Mr. Johnson, who had been one of the trustees for Mrs. Wilkins’s marriage settlement, a respectable solicitor in the county town, and Mr. Ness, had been appointed executors of his will, and guardians to Ellinor. The will itself had been made several years before, when he imagined himself the possessor of a handsome fortune, the bulk of which he bequeathed to his only child. By her mother’s marriage-settlement, Ford Bank was held in trust for the children of the marriage; the trustees being Sir Frank Holster and Mr. Johnson. There were legacies to his executors; a small annuity to Miss Monro, with the expression of a hope that it might be arranged for her to continue living with Ellinor as long as the latter remained unmarried; all his servants were remembered, Dixon especially, and most liberally.

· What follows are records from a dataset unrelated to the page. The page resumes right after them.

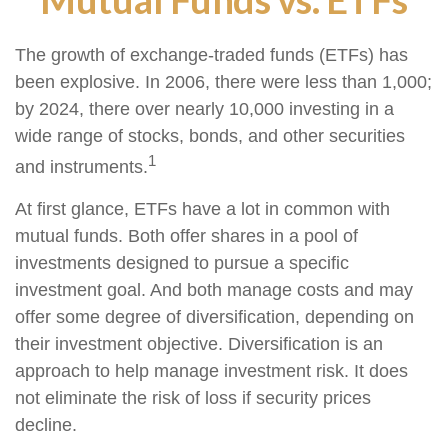
The growth of exchange-traded funds (ETFs) has
been explosive. In 2006, there were less than 1,000;
by 2024, there over nearly 10,000 investing in a
wide range of stocks, bonds, and other securities
1
and instruments.
At first glance, ETFs have a lot in common with
mutual funds. Both offer shares in a pool of
investments designed to pursue a specific
investment goal. And both manage costs and may
offer some degree of diversification, depending on
their investment objective. Diversification is an
approach to help manage investment risk. It does
not eliminate the risk of loss if security prices
decline.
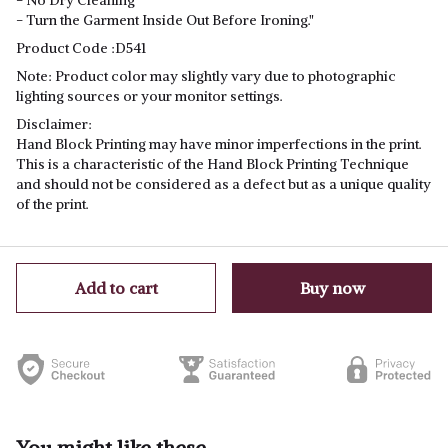
- No Dry Cleaning
- Turn the Garment Inside Out Before Ironing."
Product Code
:D541
Note
: Product color may slightly vary due to photographic
lighting sources or your monitor settings.
Disclaimer:
Hand Block Printing may have minor imperfections in the print.
This is a characteristic of the Hand Block Printing Technique
and should not be considered as a defect but as a unique quality
of the print.
Add to cart
Buy now
You might like these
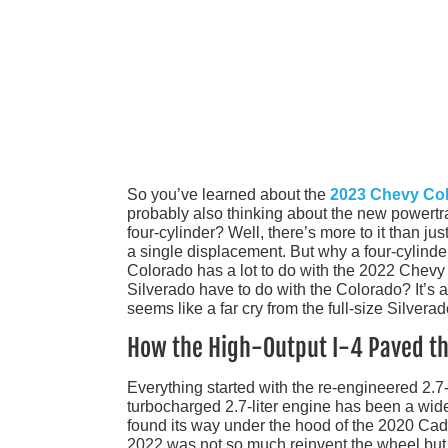
So you’ve learned about the
2023 Chevy Co
probably also thinking about the new powertra
four-cylinder? Well, there’s more to it than ju
a single displacement. But why a four-cylinder?
Colorado has a lot to do with the 2022 Chevy
Silverado have to do with the Colorado? It’s 
seems like a far cry from the full-size Silverad
How the High-Output I-4 Paved th
Everything started with the re-engineered 2.7-
turbocharged 2.7-liter engine has been a wide
found its way under the hood of the 2020 Cad
2022 was not so much reinvent the wheel but buf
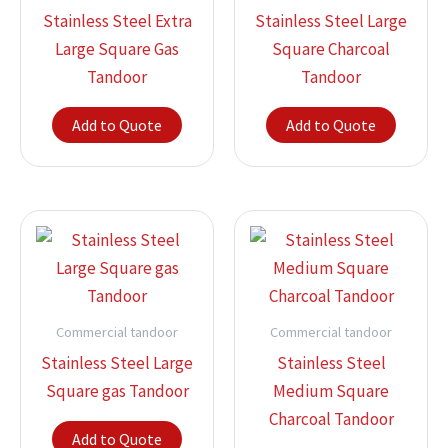
Stainless Steel Extra
Stainless Steel Large
Large Square Gas
Square Charcoal
Tandoor
Tandoor
Add to Quote
Add to Quote
Commercial tandoor
Commercial tandoor
Stainless Steel Large
Stainless Steel
Square gas Tandoor
Medium Square
Charcoal Tandoor
Add to Quote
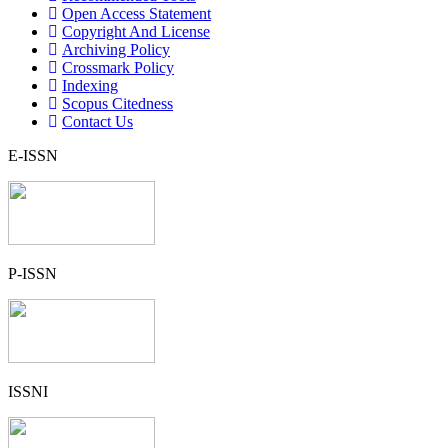
Open Access Statement
Copyright And License
Archiving Policy
Crossmark Policy
Indexing
Scopus Citedness
Contact Us
E-ISSN
P-ISSN
ISSNI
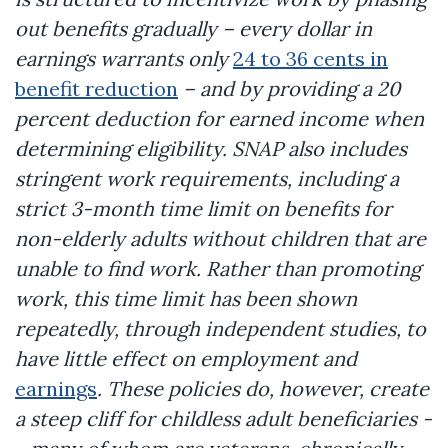
out benefits gradually – every dollar in
earnings warrants only
24 to 36 cents in
benefit reduction
– and by providing a 20
percent deduction for earned income when
determining eligibility. SNAP also includes
stringent work requirements, including a
strict 3-month time limit on benefits for
non-elderly adults without children that are
unable to find work. Rather than promoting
work, this time limit has been shown
repeatedly, through independent studies, to
have little effect on employment and
earnings
. These policies do, however, create
a steep cliff for childless adult beneficiaries -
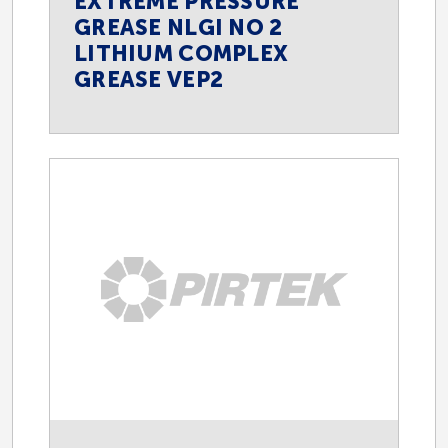
EXTREME PRESSURE
GREASE NLGI NO 2
LITHIUM COMPLEX
GREASE VEP2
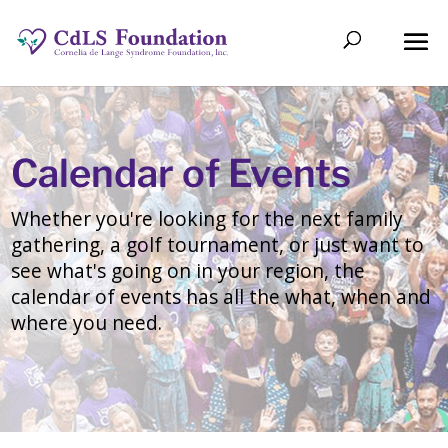
Calendar of Events
Whether you're looking for the next family
gathering, a golf tournament, or just want to
see what's going on in your region, the
calendar of events has all the what, when and
where you need.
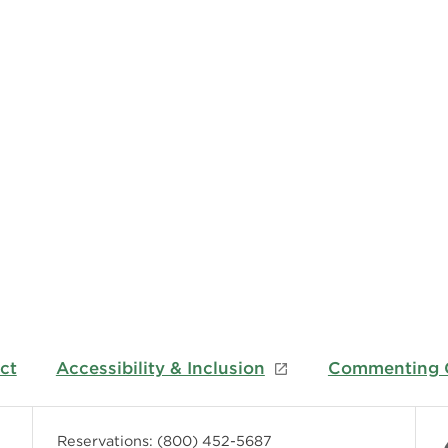
ct
Accessibility & Inclusion
Commenting G
Reservations:
(800) 452-5687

What remained of the handsome fortune once possessed by the testator? The executors asked in vain; there was nothing. They could hardly make out what had become of it, in such utter confusion were all the accounts, both personal and official. Mr. Johnson was hardly restrained by his compassion for the orphan from throwing up the executorship in disgust. Mr. Ness roused himself from his scholarlike abstraction to labour at the examination of books, parchments, and papers, for Ellinor’s sake. Sir Frank Holster professed himself only a trustee for Ford Bank.
Meanwhile she went on living at Ford Bank, quite unconscious of the state of her father’s affairs, but sunk into a deep, plaintive melancholy, which affected her looks and the tones of her voice in such a manner as to distress Miss Monro exceedingly. It was not that the good lady did not quite acknowledge the great cause her pupil had for grieving—deserted by her lover, her father dead—but that she could not bear the outward signs of how much these sorrows had told on Ellinor. Her love for the poor girl was infinitely distressed by seeing the daily wasting away, the constant heavy depression of spirits, and she grew impatient of the continual pain of sympathy. If Miss Monro could have done something to relieve Ellinor of her woe, she would have been less inclined to scold her for giving way to it.